SOURCE>

**********

Step 1: Verify H100 GPU

nvidia-smi --query-gpu=name --format=csv
# Should show "H100" or "H800"

Step 2: Install flash-attn with FP8 support

pip install flash-attn --no-build-isolation
# FP8 support included for H100

Step 3: Convert inputs to FP8

import torch

q = torch.randn(2, 4096, 32, 64, device='cuda', dtype=torch.float16)
k = torch.randn(2, 4096, 32, 64, device='cuda', dtype=torch.float16)
v = torch.randn(2, 4096, 32, 64, device='cuda', dtype=torch.float16)

# Convert to float8_e4m3 (FP8)
q_fp8 = q.to(torch.float8_e4m3fn)
k_fp8 = k.to(torch.float8_e4m3fn)
v_fp8 = v.to(torch.float8_e4m3fn)

Step 4: Run with FP8 attention

from flash_attn import flash_attn_func

# FlashAttention-3 automatically uses FP8 kernels on H100
out = flash_attn_func(q_fp8, k_fp8, v_fp8)
# Result: ~1.2 PFLOPS, 1.5-2x faster than FP16

When to use vs alternatives

Use Flash Attention when:

Training transformers with sequences >512 tokens
Running inference with long context (>2K tokens)
GPU memory constrained (OOM with standard attention)
Need 2-4x speedup without accuracy loss
Using PyTorch 2.2+ or can install flash-attn

Use alternatives instead:

Standard attention: Sequences <256 tokens (overhead not worth it)
xFormers: Need more attention variants (not just speed)

**********

RECORD EXTRACTS>
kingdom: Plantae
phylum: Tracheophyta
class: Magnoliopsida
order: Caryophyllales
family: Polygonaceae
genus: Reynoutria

**********

REQUIRED TASKS>
A - Answer these questions about the Flash Attention guide, one per line:
(i) What dtype are q, k and v created with before they are converted?
(ii) What result does the guide report for running with FP8 attention?
(iii) Below what sequence length does the guide recommend standard attention instead?
B - Please write out the part of the Flash Attention guide between "# Result: ~1.2" and "with standard attention)", inclusive, switching "inference" to "serving".

ANSWERS PROVIDED>
A -
(i) torch.float16
(ii) About 1.2 PFLOPS, 1.5-2x faster than FP16
(iii) 256 tokens

B -
# Result: ~1.2 PFLOPS, 1.5-2x faster than FP16

When to use vs alternatives

Use Flash Attention when:

Training transformers with sequences >512 tokens
Running serving with long context (>2K tokens)
GPU memory constrained (OOM with standard attention)